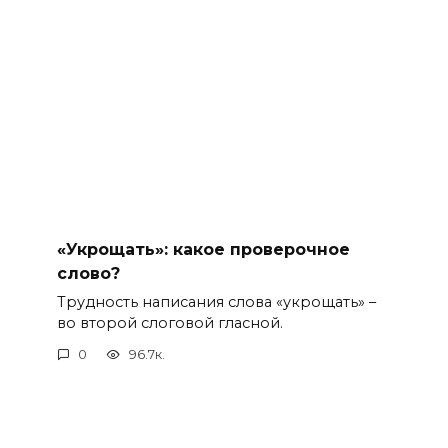
«Укрощать»: какое проверочное
слово?
Трудность написания слова «укрощать» –
во второй слоговой гласной.
0
96.7к.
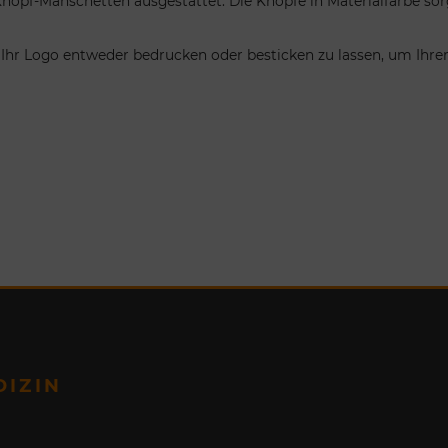
-Knopf-Manschetten ausgestattet. Die Knöpfe in Materialfarbe s
hr Logo entweder bedrucken oder besticken zu lassen, um Ihrem
DIZIN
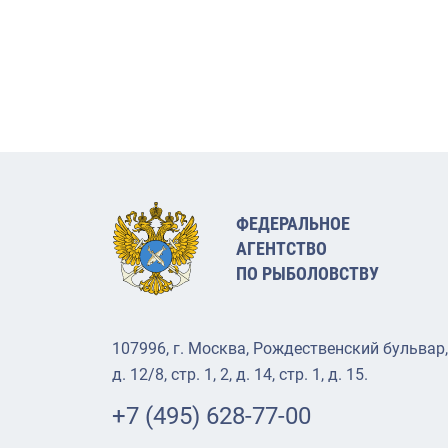
ФЕДЕРАЛЬНОЕ
АГЕНТСТВО
ПО РЫБОЛОВСТВУ
107996, г. Москва, Рождественский бульвар,
д. 12/8, стр. 1, 2, д. 14, стр. 1, д. 15.
+7 (495) 628-77-00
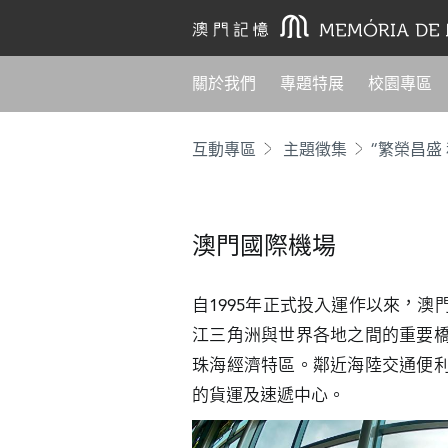
關於我們
專題特展
校園專區
互動專區
主題徵集
“繁榮昌盛
澳門國際機場
自1995年正式投入運作以來，
江三角洲與世界各地之間的重要
珠海經濟特區。鄰近海陸交通便
的貨運及速遞中心。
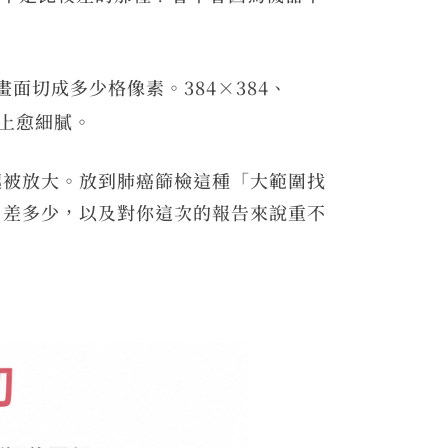
面切成多少格像素。384×384、
論上愈細膩。
起被放大。放到肺癌篩檢這種「大範圍找
、差多少，以及對你這次的報告來說重不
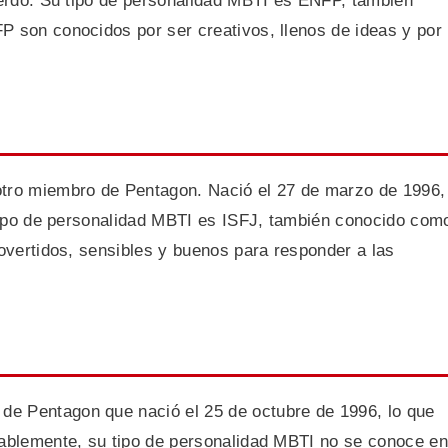
 cerdo. Su tipo de personalidad MBTI es ENFP, también
P son conocidos por ser creativos, llenos de ideas y por
tro miembro de Pentagon. Nació el 27 de marzo de 1996,
u tipo de personalidad MBTI es ISFJ, también conocido com
rovertidos, sensibles y buenos para responder a las
e Pentagon que nació el 25 de octubre de 1996, lo que
tablemente, su tipo de personalidad MBTI no se conoce en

##############################

* _Work to complete_: Copy the line showing "起被放大。放到肺癌篩檢這種「大範圍找" exactly, along with each line after it through the end of the material above. Pictures stay out.

* _Answer to this task_:
起被放大。放到肺癌篩檢這種「大範圍找
、差多少，以及對你這次的報告來說重不
 cerdo. Su tipo de personalidad MBTI es ENFP, también
P son conocidos por ser creativos, llenos de ideas y por
tro miembro de Pentagon. Nació el 27 de marzo de 1996,
u tipo de personalidad MBTI es ISFJ, también conocido com
rovertidos, sensibles y buenos para responder a las
e Pentagon que nació el 25 de octubre de 1996, lo que
tablemente, su tipo de personalidad MBTI no se conoce en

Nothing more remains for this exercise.